Exercise 1 ▸ In the family stories, where does mom keep the journal of her weight?
Exercise 2 ▸ Write the next part of the family stories, picking up after the last sentence shown.

Reading text ▸
Dad was in the bathroom (fully dressed I might add) sitting on the throne (with the lid down) because he was trying to cut his toenails under good lighting.  Apparently the lighting isn’t very good though because he yelled, “Pat, I need you to come here.”  Mom walked in the bathroom and it looked like a crime scene with blood everywhere.  Apparently, in trying to cut his toenail, dad cut the top of his toe off instead.  Dear Lord, I cannot make the stuff up if I wanted to.

We were out to dinner and dad was reading the menu.  He said, “This goat crusted cheese rack of lamb sounds good!”  We were like, you mean “goat cheese crusted rack of lamb, dad?”  Dad replied, “That is what I said.”

I was in the basement talking to dad and mom was outside.  He was telling me about a chair outside that was broken.  Mom happens to walk in the door and dad says, “Pat, is that chair outside still broken?”  I said, “Did it fix itself?”  Mom said, “Jerry, of course it is still broken, it isn’t going to fix itself.”

Mom is obsessed and I mean obsessed about her weight.  If she gains a pound she goes on a diet.  The woman weighs herself 3 times a day and keeps a journal on the back of the commode documenting what she weighs morning, mid-day and night.  She was telling me all about her diet and exercise.  She then says (which was a huge mistake on her part because she knows my mind)……”I exercise every morning before I even get out of bed!”  To which I replied, “With dad?”  There was silence, then hysterical laughter and dad says, “No I am NOT there.”  Then mom says, “Tamara Chyleen (yes, that is my middle name….my mom was smoking weed apparently when she named me) THIS conversation better NOT be on the blog.”  Okay mom……

Dennis had been out of town and had just gotten home.  He was in his office and dad came upstairs.

Extracted records ▸

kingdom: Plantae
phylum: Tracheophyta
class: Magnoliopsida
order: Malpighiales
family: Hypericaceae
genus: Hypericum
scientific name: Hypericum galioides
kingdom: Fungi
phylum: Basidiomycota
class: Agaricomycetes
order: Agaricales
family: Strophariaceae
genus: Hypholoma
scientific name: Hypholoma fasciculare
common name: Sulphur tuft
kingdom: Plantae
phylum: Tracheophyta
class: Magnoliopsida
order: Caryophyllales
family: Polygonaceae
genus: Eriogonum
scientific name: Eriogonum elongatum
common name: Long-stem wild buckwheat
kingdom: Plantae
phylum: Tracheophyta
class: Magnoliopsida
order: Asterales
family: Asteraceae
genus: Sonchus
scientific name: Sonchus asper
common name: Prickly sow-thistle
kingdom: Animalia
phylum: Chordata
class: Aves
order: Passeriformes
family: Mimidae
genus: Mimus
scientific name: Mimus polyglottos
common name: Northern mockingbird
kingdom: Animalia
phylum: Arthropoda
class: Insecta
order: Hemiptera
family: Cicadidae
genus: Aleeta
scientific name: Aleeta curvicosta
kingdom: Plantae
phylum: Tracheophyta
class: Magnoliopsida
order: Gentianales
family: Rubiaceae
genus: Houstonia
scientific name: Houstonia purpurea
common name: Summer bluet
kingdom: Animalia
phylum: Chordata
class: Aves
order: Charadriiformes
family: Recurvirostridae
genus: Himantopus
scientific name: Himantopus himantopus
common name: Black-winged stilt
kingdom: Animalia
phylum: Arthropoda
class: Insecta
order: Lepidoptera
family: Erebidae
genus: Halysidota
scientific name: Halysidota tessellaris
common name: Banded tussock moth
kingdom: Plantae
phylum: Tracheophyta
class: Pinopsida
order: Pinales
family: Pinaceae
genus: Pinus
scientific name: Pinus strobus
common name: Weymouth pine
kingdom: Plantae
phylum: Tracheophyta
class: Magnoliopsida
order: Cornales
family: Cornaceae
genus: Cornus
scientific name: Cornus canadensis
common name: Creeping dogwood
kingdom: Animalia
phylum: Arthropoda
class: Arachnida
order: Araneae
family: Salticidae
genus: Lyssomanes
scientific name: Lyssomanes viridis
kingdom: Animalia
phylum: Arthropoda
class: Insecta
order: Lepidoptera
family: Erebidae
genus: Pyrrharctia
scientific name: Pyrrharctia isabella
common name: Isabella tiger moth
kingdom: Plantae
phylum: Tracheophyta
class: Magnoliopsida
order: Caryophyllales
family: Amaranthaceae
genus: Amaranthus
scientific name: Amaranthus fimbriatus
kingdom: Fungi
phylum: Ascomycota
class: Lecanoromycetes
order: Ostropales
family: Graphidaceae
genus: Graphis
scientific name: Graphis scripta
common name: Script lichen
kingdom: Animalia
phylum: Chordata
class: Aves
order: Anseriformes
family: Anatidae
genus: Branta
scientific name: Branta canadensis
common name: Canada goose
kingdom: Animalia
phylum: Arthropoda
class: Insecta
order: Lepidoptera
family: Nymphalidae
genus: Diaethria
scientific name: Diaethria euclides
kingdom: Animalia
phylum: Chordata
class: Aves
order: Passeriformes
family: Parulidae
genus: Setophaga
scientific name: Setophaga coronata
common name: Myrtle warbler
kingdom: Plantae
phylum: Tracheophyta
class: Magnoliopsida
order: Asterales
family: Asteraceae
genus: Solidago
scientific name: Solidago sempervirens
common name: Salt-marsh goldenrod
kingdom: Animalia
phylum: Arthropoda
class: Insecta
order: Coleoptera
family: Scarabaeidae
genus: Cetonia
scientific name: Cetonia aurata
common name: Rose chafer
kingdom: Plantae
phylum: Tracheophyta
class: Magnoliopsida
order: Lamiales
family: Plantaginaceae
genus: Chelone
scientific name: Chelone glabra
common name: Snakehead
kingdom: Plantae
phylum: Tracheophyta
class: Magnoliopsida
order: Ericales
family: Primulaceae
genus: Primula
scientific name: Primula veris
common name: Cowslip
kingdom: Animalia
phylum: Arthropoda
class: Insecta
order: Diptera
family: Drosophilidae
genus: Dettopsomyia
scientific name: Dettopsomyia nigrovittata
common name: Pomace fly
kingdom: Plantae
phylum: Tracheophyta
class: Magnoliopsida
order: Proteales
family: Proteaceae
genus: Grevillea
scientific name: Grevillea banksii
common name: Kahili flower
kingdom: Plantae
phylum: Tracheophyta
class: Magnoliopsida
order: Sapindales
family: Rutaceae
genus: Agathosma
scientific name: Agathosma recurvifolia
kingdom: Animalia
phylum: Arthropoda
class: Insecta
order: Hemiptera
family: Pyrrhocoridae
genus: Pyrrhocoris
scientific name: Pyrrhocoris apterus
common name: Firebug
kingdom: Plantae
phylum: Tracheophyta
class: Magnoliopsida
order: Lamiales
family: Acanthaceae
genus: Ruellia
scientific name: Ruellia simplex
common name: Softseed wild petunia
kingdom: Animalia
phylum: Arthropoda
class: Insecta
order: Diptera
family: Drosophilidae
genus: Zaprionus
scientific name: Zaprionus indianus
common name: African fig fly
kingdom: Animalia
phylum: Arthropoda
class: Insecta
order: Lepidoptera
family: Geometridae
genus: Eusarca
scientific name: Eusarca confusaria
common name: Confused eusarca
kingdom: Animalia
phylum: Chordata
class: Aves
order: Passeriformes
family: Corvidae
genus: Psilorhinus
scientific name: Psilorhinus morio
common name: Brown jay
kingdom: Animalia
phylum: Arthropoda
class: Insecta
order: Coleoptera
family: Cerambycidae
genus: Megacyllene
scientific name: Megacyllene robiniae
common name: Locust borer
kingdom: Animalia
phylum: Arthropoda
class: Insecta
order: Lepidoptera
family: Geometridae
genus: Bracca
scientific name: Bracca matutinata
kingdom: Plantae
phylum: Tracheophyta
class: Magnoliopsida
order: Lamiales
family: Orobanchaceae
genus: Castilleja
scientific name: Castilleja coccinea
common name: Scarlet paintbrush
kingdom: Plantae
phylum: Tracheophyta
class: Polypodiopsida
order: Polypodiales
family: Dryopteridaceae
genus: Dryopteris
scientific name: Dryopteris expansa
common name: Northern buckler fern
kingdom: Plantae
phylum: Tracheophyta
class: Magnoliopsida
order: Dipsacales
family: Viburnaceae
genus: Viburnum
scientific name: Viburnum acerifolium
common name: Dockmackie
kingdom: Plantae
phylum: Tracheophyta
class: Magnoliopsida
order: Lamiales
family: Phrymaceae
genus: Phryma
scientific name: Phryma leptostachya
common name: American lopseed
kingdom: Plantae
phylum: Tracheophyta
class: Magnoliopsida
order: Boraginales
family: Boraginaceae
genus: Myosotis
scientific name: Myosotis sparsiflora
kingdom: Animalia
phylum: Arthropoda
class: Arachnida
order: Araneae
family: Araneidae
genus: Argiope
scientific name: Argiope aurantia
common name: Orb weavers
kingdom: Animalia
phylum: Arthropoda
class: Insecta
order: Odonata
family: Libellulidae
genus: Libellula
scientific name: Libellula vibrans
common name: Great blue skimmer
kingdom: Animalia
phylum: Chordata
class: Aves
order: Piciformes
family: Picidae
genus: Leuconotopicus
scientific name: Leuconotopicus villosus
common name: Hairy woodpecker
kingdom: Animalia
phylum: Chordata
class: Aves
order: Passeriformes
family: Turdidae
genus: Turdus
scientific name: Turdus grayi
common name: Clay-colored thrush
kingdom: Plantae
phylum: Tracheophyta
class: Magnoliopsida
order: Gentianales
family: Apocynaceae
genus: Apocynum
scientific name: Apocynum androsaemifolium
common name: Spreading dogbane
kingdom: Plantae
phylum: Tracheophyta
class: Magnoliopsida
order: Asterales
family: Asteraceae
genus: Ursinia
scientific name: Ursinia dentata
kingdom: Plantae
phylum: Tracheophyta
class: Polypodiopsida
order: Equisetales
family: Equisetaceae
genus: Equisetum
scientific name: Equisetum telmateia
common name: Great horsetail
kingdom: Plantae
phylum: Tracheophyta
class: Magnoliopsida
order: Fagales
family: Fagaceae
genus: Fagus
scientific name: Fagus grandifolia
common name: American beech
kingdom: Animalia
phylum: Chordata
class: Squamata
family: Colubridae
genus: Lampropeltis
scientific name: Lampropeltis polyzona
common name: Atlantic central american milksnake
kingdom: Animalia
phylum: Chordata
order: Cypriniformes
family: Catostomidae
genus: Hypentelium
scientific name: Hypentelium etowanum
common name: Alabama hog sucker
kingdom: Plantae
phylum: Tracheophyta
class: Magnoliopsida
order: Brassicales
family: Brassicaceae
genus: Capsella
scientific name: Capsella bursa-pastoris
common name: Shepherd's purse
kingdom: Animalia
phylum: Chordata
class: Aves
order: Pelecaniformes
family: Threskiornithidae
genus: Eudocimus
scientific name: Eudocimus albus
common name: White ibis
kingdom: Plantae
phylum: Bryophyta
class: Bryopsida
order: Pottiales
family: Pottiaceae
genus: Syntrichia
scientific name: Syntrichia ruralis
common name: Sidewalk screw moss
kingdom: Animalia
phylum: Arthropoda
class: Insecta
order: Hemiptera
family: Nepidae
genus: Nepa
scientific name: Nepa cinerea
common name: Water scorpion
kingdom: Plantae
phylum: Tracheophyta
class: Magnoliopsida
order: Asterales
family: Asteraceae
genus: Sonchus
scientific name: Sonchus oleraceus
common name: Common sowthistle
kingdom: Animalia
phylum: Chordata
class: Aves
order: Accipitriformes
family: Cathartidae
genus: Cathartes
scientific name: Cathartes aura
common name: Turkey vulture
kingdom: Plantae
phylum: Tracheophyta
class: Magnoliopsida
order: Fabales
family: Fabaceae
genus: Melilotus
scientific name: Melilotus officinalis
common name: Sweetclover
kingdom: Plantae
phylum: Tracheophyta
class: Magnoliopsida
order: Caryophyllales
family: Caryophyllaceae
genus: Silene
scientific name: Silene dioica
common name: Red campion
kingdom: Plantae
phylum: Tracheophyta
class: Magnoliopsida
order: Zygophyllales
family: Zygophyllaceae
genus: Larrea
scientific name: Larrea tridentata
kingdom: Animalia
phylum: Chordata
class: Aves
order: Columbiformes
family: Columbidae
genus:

Answer space 1 ▸ On the back of the commode.

Answer space 2 ▸
Dad looking at Dennis sitting in his office – “Oh Dennis, you’re back?”

Dennis – “No, I’m not here!”

Dad – “Oh you are still out of town?” As he turns and walks away.

Back to mom and her weight obsession…..she said if she loses the weight she wants to (listen y’all, if you don’t know my mom she weighs like 125 pounds)…..she would regret giving away all her pencil skirts.  I said, “Skirts are stupid, who wears them anymore?  In fact, if you aren’t careful you can see your panties.”   Dad immediately said, “That doesn’t matter mom doesn’t wear panties!”  Dad and I busted out laughing and mom said, “Now Jerry, you know that isn’t true and TAMARA CHYLEEN you better not write that down!”

I made dinner the other night and I always make enough to share with dad.  Mom doesn’t usually want what I cook because it is too spicy and let’s face it she is on a perpetual diet at all times.  Anyway, I made stuffed bell peppers and this was dad’s reaction after the first bite:

“THAT IS THE BEST THING I EVER PUT IN MY MOUTH!  The rice is like Basmati and so yummy and the stuffing in the pepper is LEGIT!”  Yes, he said it was legit!  LOL!

Where do your parents go for fun on a Saturday?  Mine plan a two and a half hour drive to the unclaimed baggage store to just “look” at other people’s lost junk. Of course the funniest part was dad thought it was located about 45 minutes away in the opposite direction. He never googled to see where it actually was until Dennis told him. They ended up not going but went to some Bargain Warehouse and Big Lots instead. Those two are always looking to save money!

Today dad sent me a text…..”Tam, when you get a chance will you come look at our TV, it’s not working.”

I went and looked at it, everything turned on manually but nothing would turn on with the remote. The remote needed batteries! He and mom went without the TV for the afternoon due to dead batteries in the remote; but it took me coming to see what was “wrong with the TV” to figure that out.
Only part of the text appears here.